Au rassemblement express succède ensuite le déchirement express sur Benalla… Là, le verre de la discorde est plus que plein. Il déborde. La charge du Sénat, les accusations de parjures. "Atteinte à la séparation des pouvoirs !", répond l’exécutif au pouvoir législatif. Et s'il fallait au contraire  y voir autre chose : l’affirmation, par le Sénat, d’un contre-pouvoir… La République, la Cinquième, n’est pas figée, la pratique est toujours plus forte que les textes. Qui s’en plaindra ? 

Et pendant ce temps-là, Alexandre Benalla est derrière les barreaux. Détention provisoire. Il n’y a donc pas l’injustice pour les faibles et l’impunité pour les puissants. Le troisième pouvoir est autonome. Qui s’en plaindra ? 

J’allais oublier le grand débat : la barre franchie du million de contributions… Et déjà le débat pour savoir comment on sort du grand débat. Et notre République serait malade ? Cette semaine, elle a produit des anticorps. 

Allez, Yaël, on se projette sur les jours qui viennent...

Un salon de l’agriculture, qui aura des airs de campagne... européenne.

Nous n'acceptons pas cette proposition, et nous allons batailler pour faire en sorte d'obtenir une meilleure solution" (Edouard Philippe, le 3 mai 2018 sur BFMTV)

Le « niet » de Paris à Bruxelles, sur un budget de la PAC revu à la baisse… Une Europe qui doit protéger ses agriculteurs : le « souverainisme alimentaire », c’est le credo, le sillon, qu’Emmanuel Macron va creuser demain en inaugurant le salon porte de Versailles. 

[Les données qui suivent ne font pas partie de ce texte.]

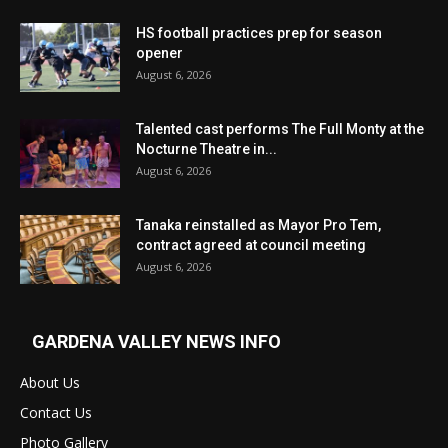
HS football practices prep for season
opener
August 6, 2026
Talented cast performs The Full Monty at the
Nocturne Theatre in...
August 6, 2026
Tanaka reinstalled as Mayor Pro Tem,
contract agreed at council meeting
August 6, 2026
GARDENA VALLEY NEWS INFO
About Us
Contact Us
Photo Gallery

Industrie / agriculture, même combat. Rappelez-vous la charge, récente, de l’Elysée contre la Commission européenne, qui bloque la fusion entre Alstom et Siemens. « Faute économique et politique », disait le Président en conseil des ministres. Et bien là on sera dans le même registre. 

« Soit l’Europe change et elle survit, soit elle est naïve et elle disparaîtra », c’est en ces termes que le Creusois Jean-Baptiste Moreau (vous savez, ce député En Marche éleveur de vaches limousines), pose l’enjeu des prochaines élections. Surtout quand on sait que nos bovins, dans l'UE, sont nourris à 70% avec du Soja OGM importé ! 

Défi alimentaire, donc, dira Emmanuel Macron, et au-delà, défi social (la moitié des agriculteurs français partiront à la retraite d’ici à 2022 !), et défi écologique… Le Président ne peut plus dire, comme Nicolas Sarkozy en son temps, que « l’environnement ça commence à bien faire », pour se mettre la profession dans la poche. L'Elysée s'attend à être chahuté sur le glyphosate ! Alors il va plaider, là encore au niveau européen, pour que la PAC augmente son budget recherche sur les alternatives aux pesticides… Pro-européen et euro-critique en même temps, nouvelle déclinaison du macronisme, version agricole.